The problem » Please output the entries that follow exactly, without a single image.

Data excerpts »
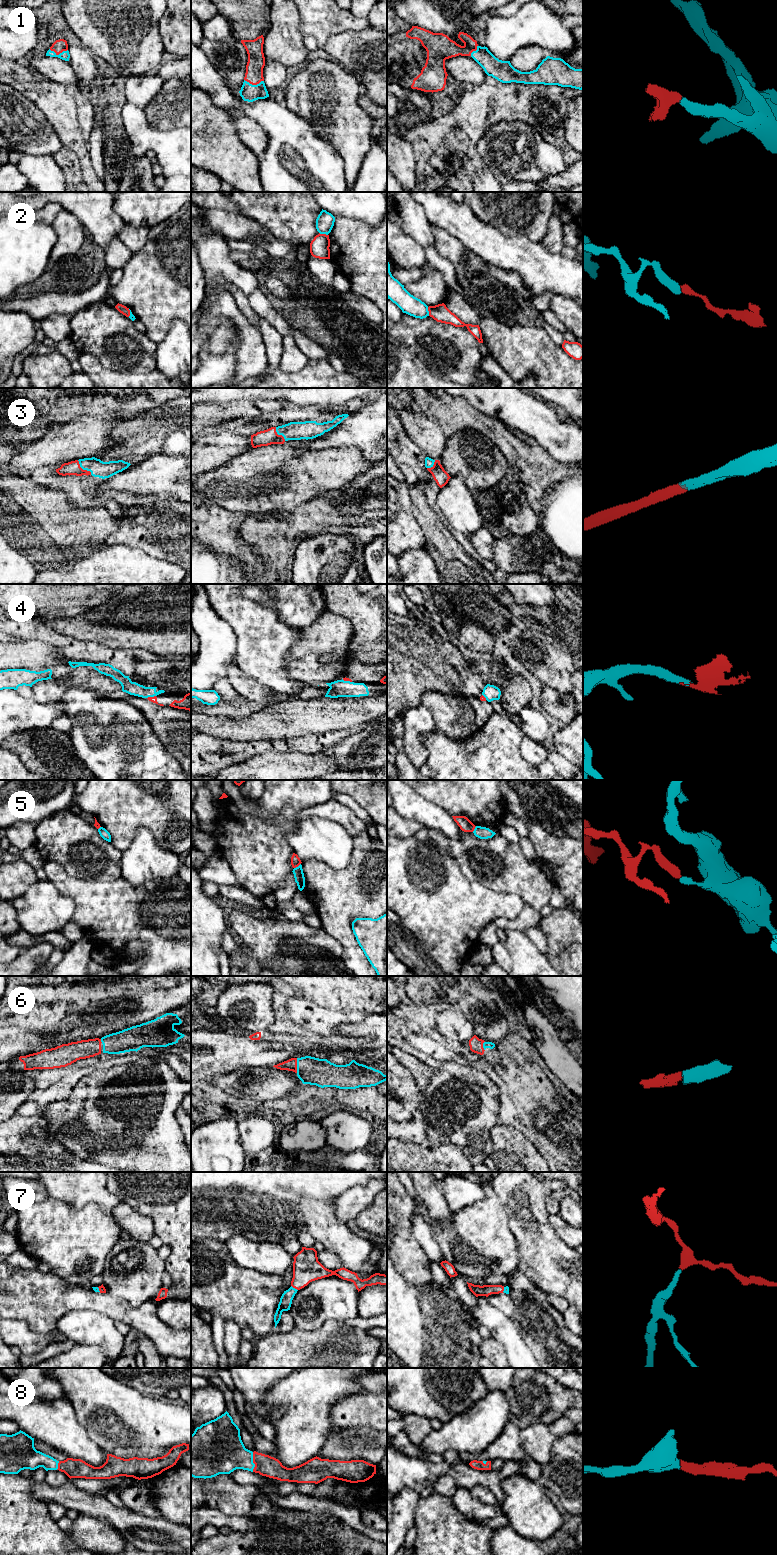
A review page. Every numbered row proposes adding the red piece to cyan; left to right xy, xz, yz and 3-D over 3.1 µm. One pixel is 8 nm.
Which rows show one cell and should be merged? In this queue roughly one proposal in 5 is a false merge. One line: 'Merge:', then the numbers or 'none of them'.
Merge: 1, 2, 3, 4, 6, 7, 8

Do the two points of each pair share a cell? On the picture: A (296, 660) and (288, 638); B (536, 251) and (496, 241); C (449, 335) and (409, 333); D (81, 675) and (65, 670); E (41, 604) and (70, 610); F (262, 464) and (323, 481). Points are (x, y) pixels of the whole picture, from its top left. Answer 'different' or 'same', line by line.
A: different
B: same
C: same
D: different
E: same
F: same

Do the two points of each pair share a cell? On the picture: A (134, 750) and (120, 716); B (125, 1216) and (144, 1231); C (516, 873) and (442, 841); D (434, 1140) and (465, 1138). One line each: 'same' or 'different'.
A: same
B: same
C: same
D: same

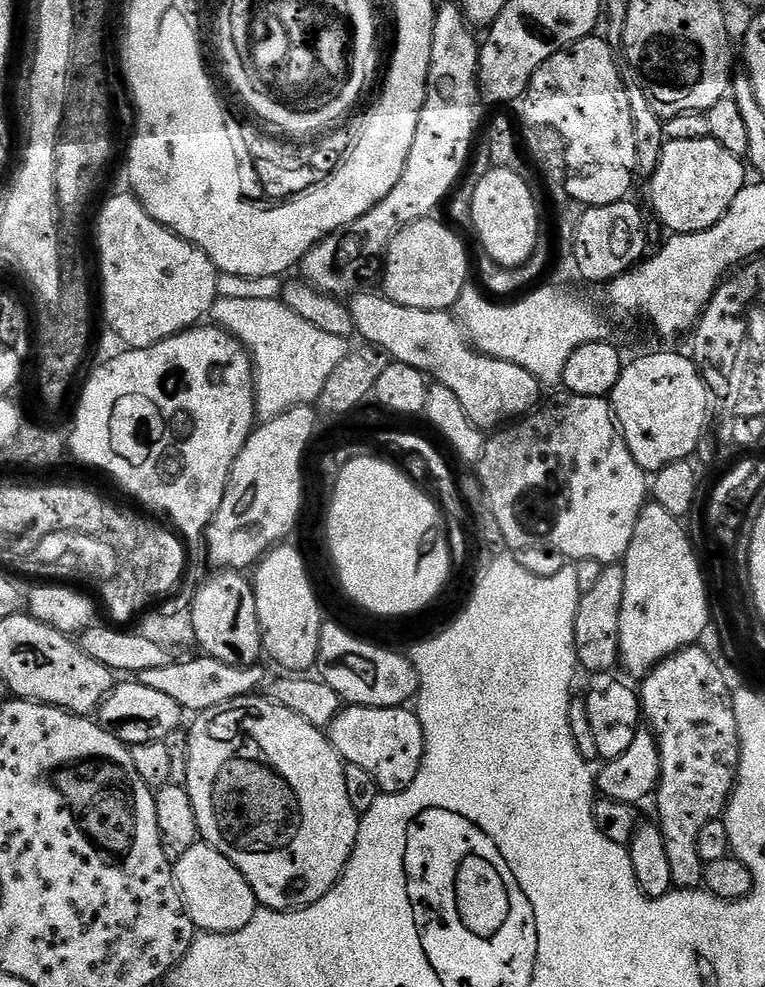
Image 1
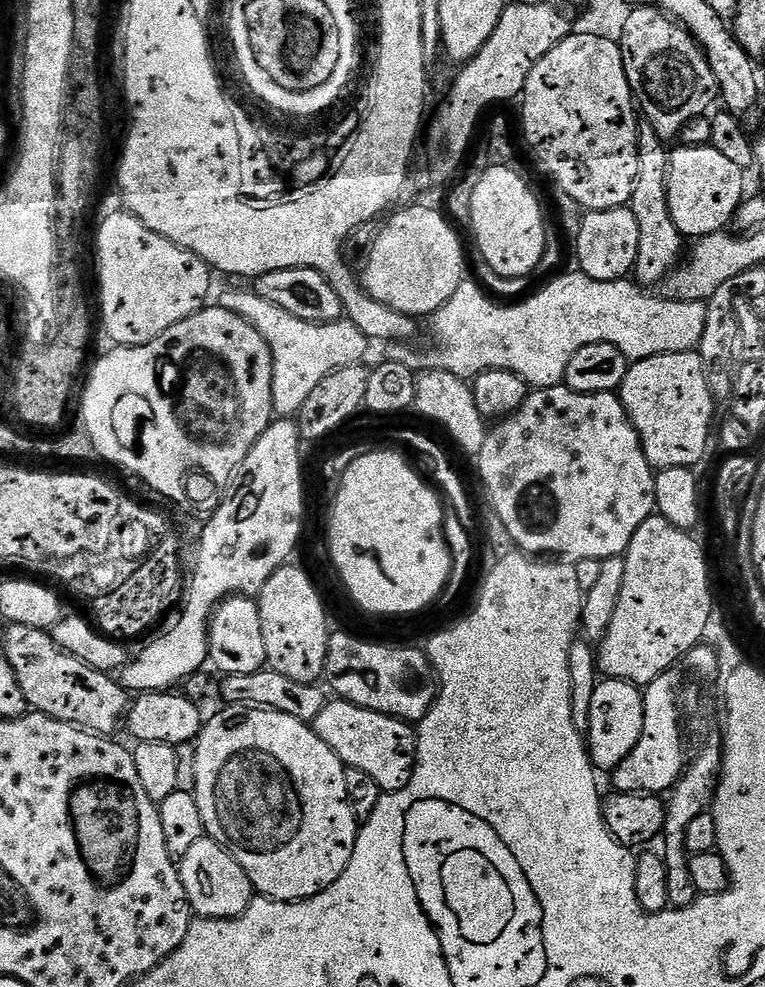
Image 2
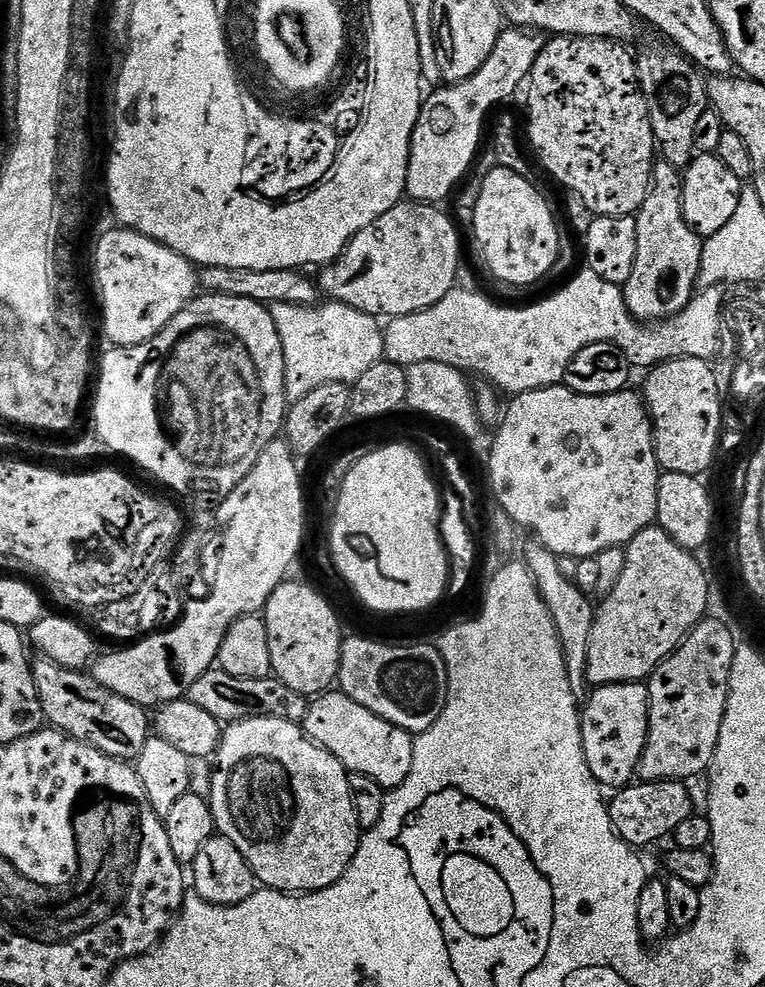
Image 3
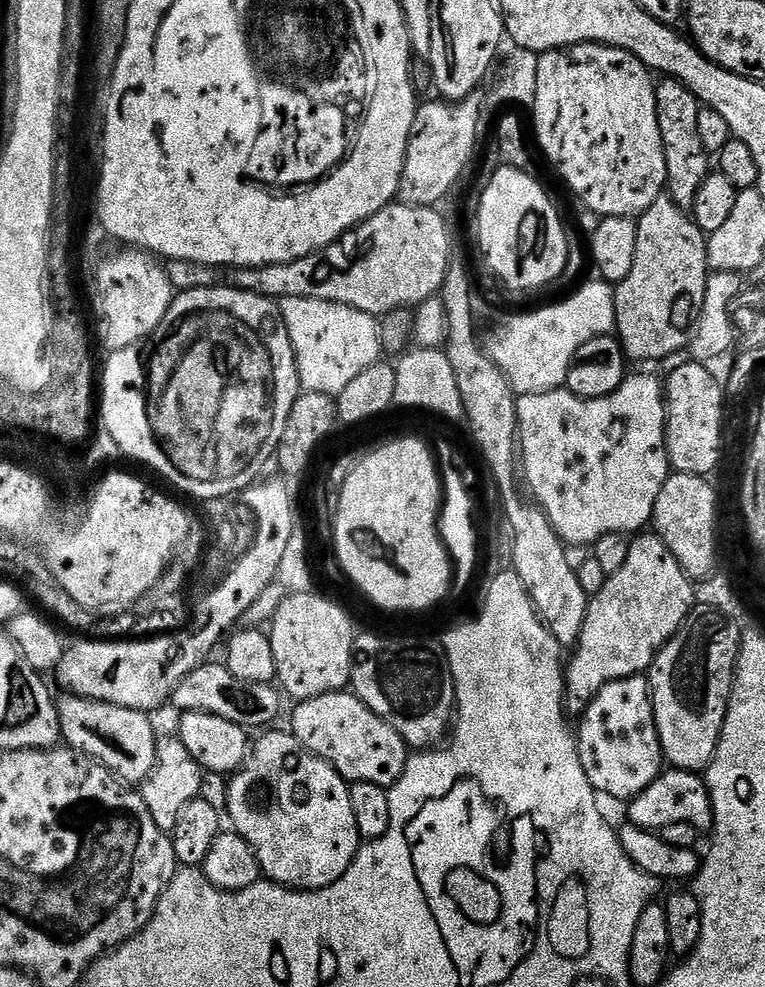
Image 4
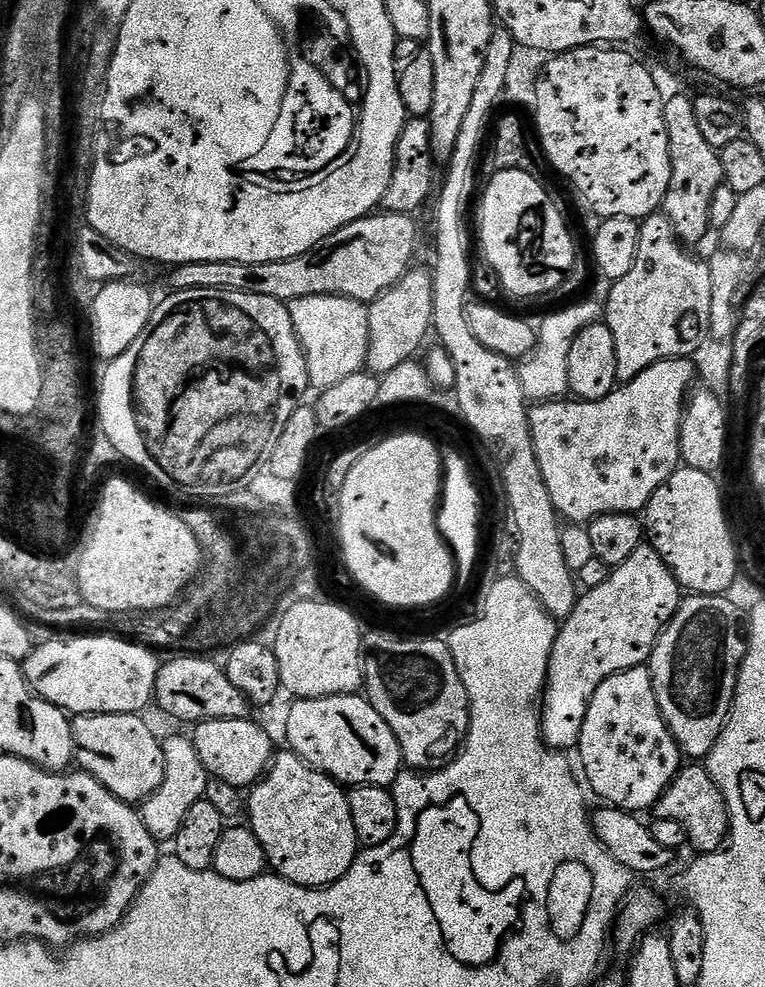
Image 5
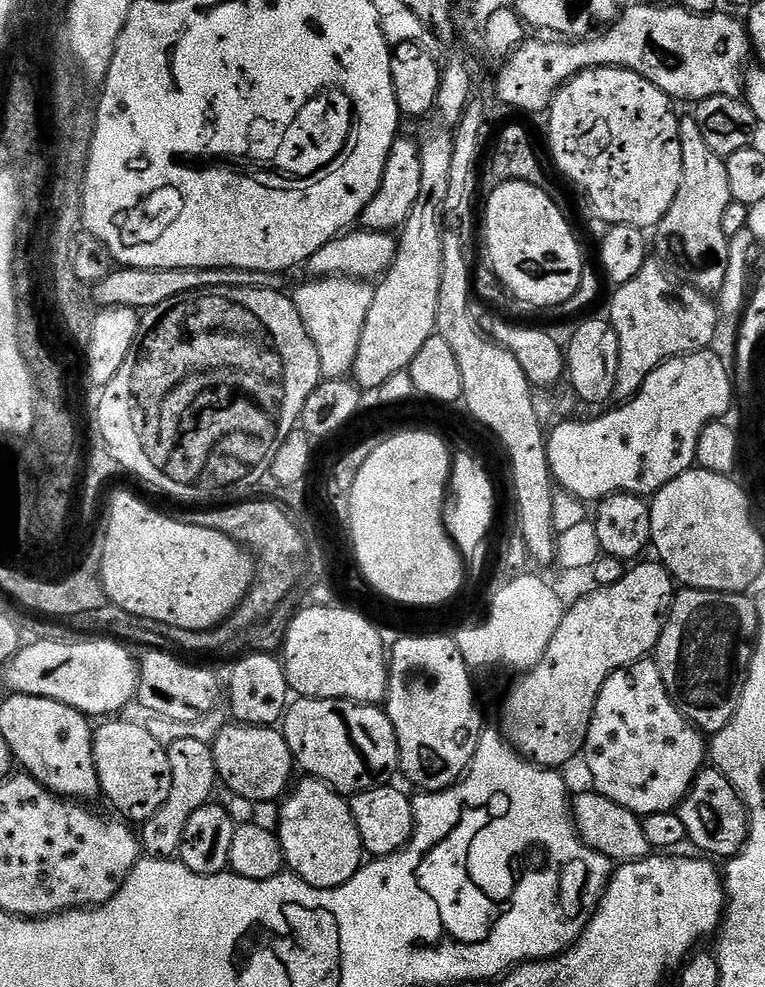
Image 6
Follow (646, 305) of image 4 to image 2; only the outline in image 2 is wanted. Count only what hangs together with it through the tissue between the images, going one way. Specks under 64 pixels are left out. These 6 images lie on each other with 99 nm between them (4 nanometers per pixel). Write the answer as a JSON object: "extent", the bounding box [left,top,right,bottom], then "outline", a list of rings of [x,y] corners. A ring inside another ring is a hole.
{"extent":[631,122,686,286],"outline":[[[644,122],[640,125],[638,146],[638,178],[632,195],[631,210],[638,218],[638,258],[634,269],[635,283],[641,286],[657,286],[672,275],[681,263],[686,237],[674,226],[668,205],[668,167],[670,166],[669,145]]]}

Output for this exercise »
A review page. Every numbered row proposes adding the red piece to cyan; left to right xy, xz, yz and 3-D over 3.1 µm. One pixel is 8 nm.
Which rows show one cell and should be merged? In this queue roughly one proposal in 5 is a false merge. One line: 'Merge:', then the numbers or 'none of them'.
Merge: 1, 2, 3, 4, 6, 7, 8

Do the two points of each pair share a cell? On the picture: A (296, 660) and (288, 638); B (536, 251) and (496, 241); C (449, 335) and (409, 333); D (81, 675) and (65, 670); E (41, 604) and (70, 610); F (262, 464) and (323, 481). Points are (x, y) pixels of the whole picture, from its top left. Answer 'different' or 'same', line by line.
A: different
B: same
C: same
D: different
E: same
F: same

Do the two points of each pair share a cell? On the picture: A (134, 750) and (120, 716); B (125, 1216) and (144, 1231); C (516, 873) and (442, 841); D (434, 1140) and (465, 1138). One line each: 'same' or 'different'.
A: same
B: same
C: same
D: same

Image 1
Image 2
Image 3
Image 4
Image 5
Image 6
Follow (646, 305) of image 4 to image 2; only the outline in image 2 is wanted. Count only what hangs together with it through the tissue between the images, going one way. Specks under 64 pixels are left out. These 6 images lie on each other with 99 nm between them (4 nanometers per pixel). Write the answer as a JSON object: "extent", the bounding box [left,top,right,bottom], then "outline", a list of rings of [x,y] corners. A ring inside another ring is a hole.
{"extent":[631,122,686,286],"outline":[[[644,122],[640,125],[638,146],[638,178],[632,195],[631,210],[638,218],[638,258],[634,269],[635,283],[641,286],[657,286],[672,275],[681,263],[686,237],[674,226],[668,205],[668,167],[670,166],[669,145]]]}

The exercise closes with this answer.